The IJ was also greatly concerned about Covarrubias' lack of truthfulness. Id. at 9. In fact, the IJ went so far as to tell Covarrubias that his lying "could be the reason why [he] get[s] deported" and that Covarrubias was "right on the edge" of deportation or cancellation. Id. at 59, 64. But, this insight into the IJ's decision making is telling for other reasons as well. It tells the Court that an IJ could have, and was seriously considering, granting Covarrubias cancellation from deportation, a higher standard than voluntary deportation.
At the deportation hearing, Covarrubias testified that he had been working in construction and as a farm worker for six months prior to being placed in removal proceedings. Id. at 50-51. Covarrubias has limited education with which to find employment, never completing the tenth-grade. Id. at 50. Because both the construction and farm industries are sporadic and seasonal by nature, this Court finds does not find Covarrubias' work history to be either a positive or negative factor.
d. Prejudice Finding
Covarrubias' significant familial ties to the United States, his nine-years as a legal permanent resident, and the substantial fact that the IJ at his deportation hearing was on the edge of granting him cancellation from deportation -- a more difficult burden to overcome than voluntary deportation -- weigh heavily in favor of plausibility. While there are significant negative factors, the Court does not find that the nature and extent of Covarrubias' criminal history and character overshadows the positive factors in this case. The Court holds that an IJ could have plausibly granted voluntary departure to Covarrubias and that he was prejudiced as a result of the due process violation.

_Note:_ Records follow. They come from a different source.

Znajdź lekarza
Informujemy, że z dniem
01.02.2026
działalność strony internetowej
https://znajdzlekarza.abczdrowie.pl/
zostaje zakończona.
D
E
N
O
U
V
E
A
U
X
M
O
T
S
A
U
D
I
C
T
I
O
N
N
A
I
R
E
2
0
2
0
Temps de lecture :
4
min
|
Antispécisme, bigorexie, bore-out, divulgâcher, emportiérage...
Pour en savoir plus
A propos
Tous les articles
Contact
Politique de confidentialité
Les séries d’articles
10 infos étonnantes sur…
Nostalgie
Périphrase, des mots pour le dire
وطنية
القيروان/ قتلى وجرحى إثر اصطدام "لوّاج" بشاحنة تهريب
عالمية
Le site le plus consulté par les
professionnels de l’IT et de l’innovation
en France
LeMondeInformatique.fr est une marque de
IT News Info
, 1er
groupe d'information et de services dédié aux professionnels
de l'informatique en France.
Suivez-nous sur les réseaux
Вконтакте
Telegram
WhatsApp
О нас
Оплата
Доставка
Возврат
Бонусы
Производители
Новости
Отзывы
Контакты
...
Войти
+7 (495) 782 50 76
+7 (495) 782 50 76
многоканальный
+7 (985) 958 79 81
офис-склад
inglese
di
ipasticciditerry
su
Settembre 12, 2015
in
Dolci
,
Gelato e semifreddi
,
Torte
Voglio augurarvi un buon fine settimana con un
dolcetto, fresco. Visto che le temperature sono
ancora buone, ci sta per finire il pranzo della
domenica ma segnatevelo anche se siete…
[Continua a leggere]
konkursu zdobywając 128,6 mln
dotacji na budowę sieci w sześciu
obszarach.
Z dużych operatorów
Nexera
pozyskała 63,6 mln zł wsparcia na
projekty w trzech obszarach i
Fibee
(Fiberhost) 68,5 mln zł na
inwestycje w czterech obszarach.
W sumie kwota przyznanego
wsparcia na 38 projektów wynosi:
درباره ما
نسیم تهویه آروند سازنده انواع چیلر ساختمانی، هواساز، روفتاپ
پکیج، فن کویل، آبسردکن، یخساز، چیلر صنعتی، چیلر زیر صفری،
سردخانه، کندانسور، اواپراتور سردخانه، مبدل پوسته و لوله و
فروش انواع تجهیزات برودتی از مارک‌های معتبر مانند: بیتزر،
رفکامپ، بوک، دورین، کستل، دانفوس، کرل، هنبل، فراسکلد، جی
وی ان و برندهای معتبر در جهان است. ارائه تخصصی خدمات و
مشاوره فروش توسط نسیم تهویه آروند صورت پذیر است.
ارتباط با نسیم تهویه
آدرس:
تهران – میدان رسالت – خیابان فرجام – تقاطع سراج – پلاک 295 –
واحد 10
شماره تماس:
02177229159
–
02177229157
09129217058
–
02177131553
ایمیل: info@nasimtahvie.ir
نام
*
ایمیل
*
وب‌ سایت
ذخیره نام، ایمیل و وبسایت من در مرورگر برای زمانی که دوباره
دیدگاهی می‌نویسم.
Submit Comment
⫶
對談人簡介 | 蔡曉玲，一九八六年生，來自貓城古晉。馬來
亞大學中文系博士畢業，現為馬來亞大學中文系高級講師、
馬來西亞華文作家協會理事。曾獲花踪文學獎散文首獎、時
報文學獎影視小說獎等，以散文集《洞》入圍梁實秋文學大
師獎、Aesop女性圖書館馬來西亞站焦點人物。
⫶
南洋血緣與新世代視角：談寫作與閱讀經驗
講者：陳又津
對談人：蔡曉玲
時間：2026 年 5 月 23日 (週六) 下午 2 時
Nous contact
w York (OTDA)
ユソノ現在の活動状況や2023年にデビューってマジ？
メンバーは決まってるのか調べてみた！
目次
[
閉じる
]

Having found that Covarrubias has carried his burden of proving prejudice, the burden now shifts to the Government to show that the procedural violation could not have changed the outcome. Gonzalez--Valerio, 364 F.3d at 1054. The Government first argues that Covarrubias has failed to show that he would have applied for voluntary departure in lieu of cancellation of removal. Govt.'s Mem. at 7-9, Dkt. 17. The Government, however, has cited no case law suggesting Covarrubias is required to make such a demonstration. As previously explained, Covarrubias need only show a "plausible" basis for seeking relief from deportation. See Arrieta, 224 F.3d at 1079.
IT IS ORDERED THAT:
1. Defendant's Motion to Dismiss (Dkt. 15) is GRANTED.